Yönetmen, tiyatrocu Yunior Garcia Aquilera da, protestoların tüm Küba’ya yayıldığına dikkat çekerek, “İnsanların çoğu ‘Artık yeter’ dedi. Bu şekilde yaşamaya devam edemeyiz” ifadeleriyle, Küba’nın artık komünist değil totaliter bir rejim olduğunu vurguluyor.
Yüzlerce gösterici kayıp
Muhalifler açısından şu anki mücadele, sayıları kimilerine göre 400 ila 1.000 arasında değişen protestocunun gözaltına alınmış, tutuklanmış ya da kayıp olması. Aileler kayıp çocuklarına ulaşmaya çalışıyor, polisin ise muhalifleri evlerinden alıp tutukladıkları belirtiliyor. Kübalılar hala sosyal medyada üzerinden protesto organize etmeye çalışırken, Küba güvenlik güçlerinin ana caddelerde silahlı bir şekilde konuşlandığı ve olası protestolara karşı gözdağı verdiği anlatılıyor.
Hükümet yanlıları umutlu
Hükümeti destekleyenlerin en önemli farkı, 60 yıldan fazladır kapitalist dünyanın saldırısı altında yaşayan bir halkın bağımsızlığını kaybetmesinden endişe duymaları. Küba rejimiyle tünelin ucunda hâlâ bir ışık gördüklerini de dile getiriyorlar.
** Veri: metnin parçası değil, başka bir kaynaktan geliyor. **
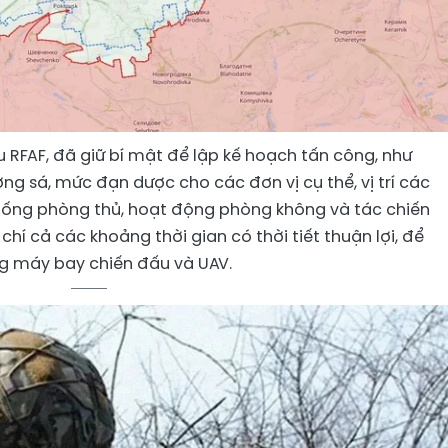
 RFAF, đã giữ bí mật để lập kế hoạch tấn công, như
ng sá, mức đạn dược cho các đơn vị cụ thể, vị trí các
hống phòng thủ, hoạt động phòng không và tác chiến
hí cả các khoảng thời gian có thời tiết thuận lợi, để
g máy bay chiến đấu và UAV.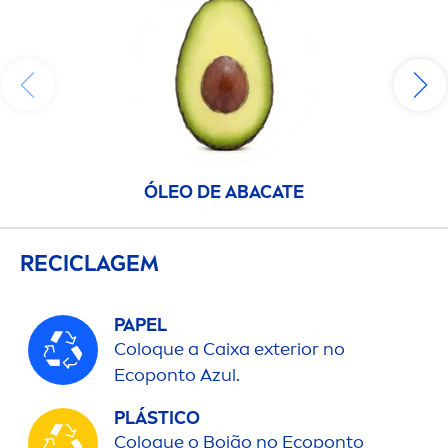
ÓLEO DE ABACATE
RECICLAGEM
PAPEL
Coloque a Caixa exterior no
Ecoponto Azul.
PLÁSTICO
Coloque o Boião no Ecoponto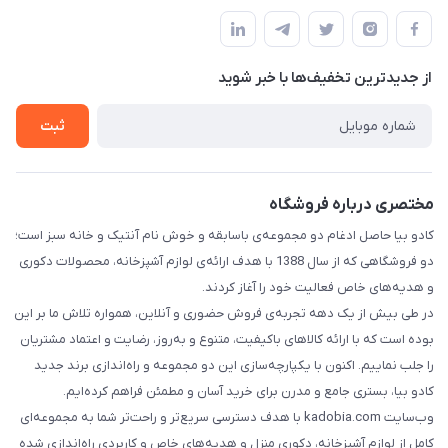
درباره ما
قوانین و مقررات
تماس با ما
حریم خصوصی
از جدید‌ترین تخفیف‌ها با‌ خبر شوید
راهنما
ثبت
مختصری درباره فروشگاه
کادو بیا حاصل ادغام دو مجموعه‌ی باسابقه و خوش‌ نام آنتیک و خانه سبز است؛
دو فروشگاهی که از سال 1388 با هدف ارائه‌ی لوازم آشپزخانه، محصولات دکوری
و هدیه‌های خاص فعالیت خود را آغاز کردند.
در طی بیش از یک دهه تجربه‌ی فروش حضوری و آنلاین، همواره تلاش ما بر این
بوده است که با ارائه کالاهای باکیفیت، متنوع و به‌روز، رضایت و اعتماد مشتریان
را جلب نماییم. اکنون با یکپارچه‌سازی این دو مجموعه و راه‌اندازی برند جدید
کادو بیا، بستری جامع و مدرن برای خرید آسان و مطمئن فراهم کرده‌ایم.
وب‌سایت kadobia.com با هدف دسترسی سریع‌تر و راحت‌تر شما به مجموعه‌ای
کامل از لوازم آشپزخانه، دکوری منزل و هدیه‌های خاص و کاربردی راه‌اندازی شده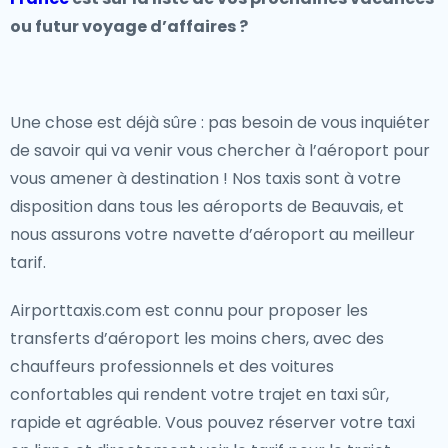
ou futur voyage d’affaires ?
Une chose est déjà sûre : pas besoin de vous inquiéter
de savoir qui va venir vous chercher à l’aéroport pour
vous amener à destination ! Nos taxis sont à votre
disposition dans tous les aéroports de Beauvais, et
nous assurons votre navette d’aéroport au meilleur
tarif.
Airporttaxis.com est connu pour proposer les
transferts d’aéroport les moins chers, avec des
chauffeurs professionnels et des voitures
confortables qui rendent votre trajet en taxi sûr,
rapide et agréable. Vous pouvez réserver votre taxi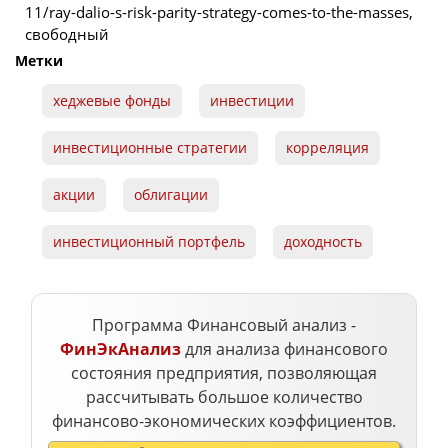
11/ray-dalio-s-risk-parity-strategy-comes-to-the-masses,
свободный
Метки
хеджевые фонды
инвестиции
инвестиционные стратегии
корреляция
акции
облигации
инвестиционный портфель
доходность
Программа Финансовый анализ -
ФинЭкАнализ
для анализа финансового
состояния предприятия, позволяющая
рассчитывать большое количество
финансово-экономических коэффициентов.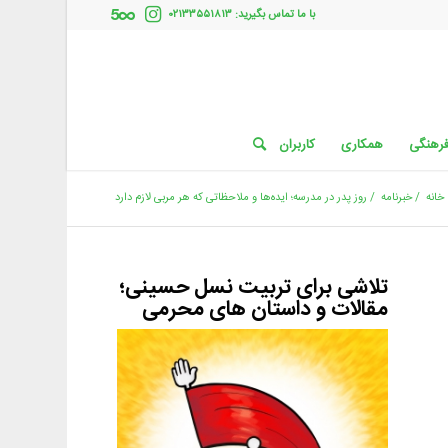
با ما تماس بگیرید: ۰۲۱۳۳۵۵۱۸۱۳
فرهنگی
همکاری
کاربران
خانه
/
خبرنامه
/
روز پدر در مدرسه؛ ایده‌ها و ملاحظاتی که هر مربی لازم دارد
تلاشی برای تربیت نسل حسینی؛
مقالات و داستان های محرمی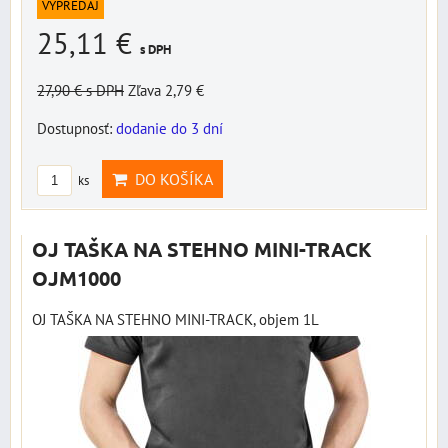
VÝPREDAJ
25,11 €
s DPH
27,90 €
s DPH
Zľava 2,79 €
Dostupnosť:
dodanie do 3 dní
DO KOŠÍKA
ks
OJ TAŠKA NA STEHNO MINI-TRACK
OJM1000
OJ TAŠKA NA STEHNO MINI-TRACK, objem 1L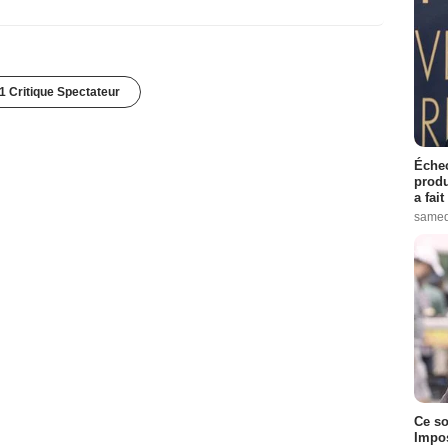
1 Critique Spectateur
Échec
produ
a fai
samed
Ce so
Impos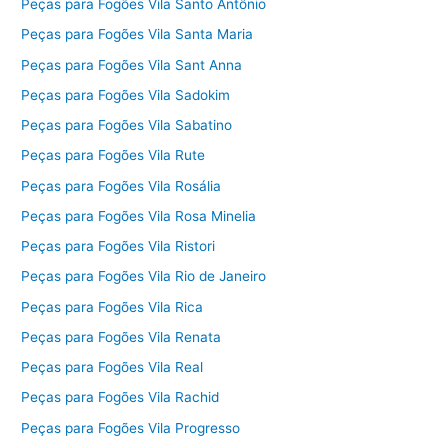
Peças para Fogões Vila Santo Antônio
Peças para Fogões Vila Santa Maria
Peças para Fogões Vila Sant Anna
Peças para Fogões Vila Sadokim
Peças para Fogões Vila Sabatino
Peças para Fogões Vila Rute
Peças para Fogões Vila Rosália
Peças para Fogões Vila Rosa Minelia
Peças para Fogões Vila Ristori
Peças para Fogões Vila Rio de Janeiro
Peças para Fogões Vila Rica
Peças para Fogões Vila Renata
Peças para Fogões Vila Real
Peças para Fogões Vila Rachid
Peças para Fogões Vila Progresso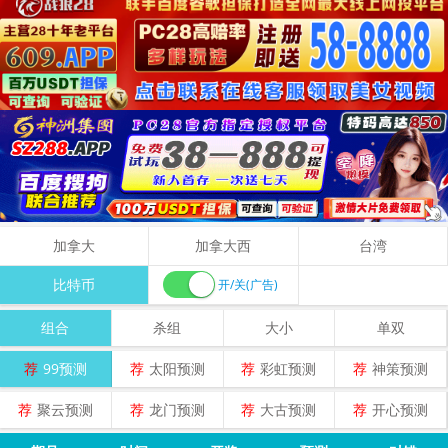
加拿大
加拿大西
台湾
比特币
开/关(广告)
组合
杀组
大小
单双
荐
99预测
荐
太阳预测
荐
彩虹预测
荐
神策预测
荐
聚云预测
荐
龙门预测
荐
大古预测
荐
开心预测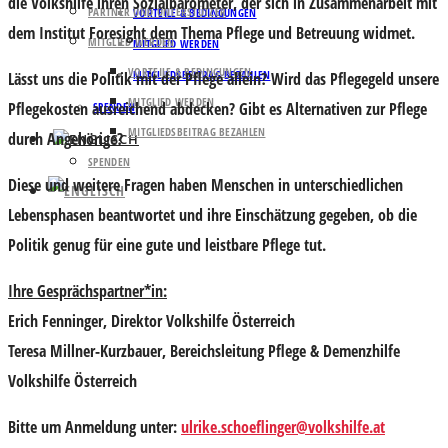
die Volkshilfe ihren Sozialbarometer, der sich in Zusammenarbeit mit
PARTNER UND UNTERSTÜTZER
VORTEILE & BEDINGUNGEN
dem Institut Foresight dem Thema Pflege und Betreuung widmet.
MITGLIED WERDEN
MITGLIED WERDEN
VORTEILE & BEDINGUNGEN
MITGLIEDSBEITRAG BEZAHLEN
Lässt uns die Politik mit der Pflege allein? Wird das Pflegegeld unsere
MITGLIED WERDEN
Pflegekosten ausreichend abdecken? Gibt es Alternativen zur Pflege
SPENDEN
MITGLIEDSBEITRAG BEZAHLEN
durch Angehörige?
SPENDEN
Diese und weitere Fragen haben Menschen in unterschiedlichen
Lebensphasen beantwortet und ihre Einschätzung gegeben, ob die
Politik genug für eine gute und leistbare Pflege tut.
Ihre Gesprächspartner*in:
Erich Fenninger
, Direktor Volkshilfe Österreich
Teresa Millner-Kurzbauer
, Bereichsleitung Pflege & Demenzhilfe
Volkshilfe Österreich
Bitte um
Anmeldung unter:
ulrike.schoeflinger@volkshilfe.at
Raul Castro döneminde, özel sektör için daha geniş serbesti içeren reformların açıklanması, internet gibi bazı yasakların kaldırılması bu ışığı besleyen gelişmeler arasında sayılıyor. Kübalıların çoğu olayları bir “kardeşlik çatışması” olarak görüyor. Yoksulluk ve baskıdan yorulan Kübalılar, talep ettikleri değişimlerin, sosyalizm ve bağımsızlığın devamı için gerekli olduğuna inanıyor.
‘Sistem başarız oldu’
Daniel Triana, bazı sosyalist ideallere inandığını belirtse de, sosyalizmin sistem olarak başarısızlığına dikkat çekiyor. Triana, “Sosyalizmin Doğu Avrupa ve Küba’da başarısız olduğu, totaliter rejime dönüştüğü kanıtlandı. Fakat ben solcuyum, sosyalist bazı ideallere, toplumda ve ekonomide sosyalist politikalara inanıyorum. Ancak hükümet hâlâ eski Sovyet modeli uyguluyor ve bu işe yaramıyor” diyor. Bugün Küba’da sanayinin, hükümete yakın küçük bir azınlığın elinde olduğunu kaydeden Triana, “Hükümet insanları dinlemiyor, sivil toplumla bir diyalog yok. Hâlâ küresel kapitalizm savaşı retoriğini kullanıp, çözümlere odaklanmıyor” diye konuştu.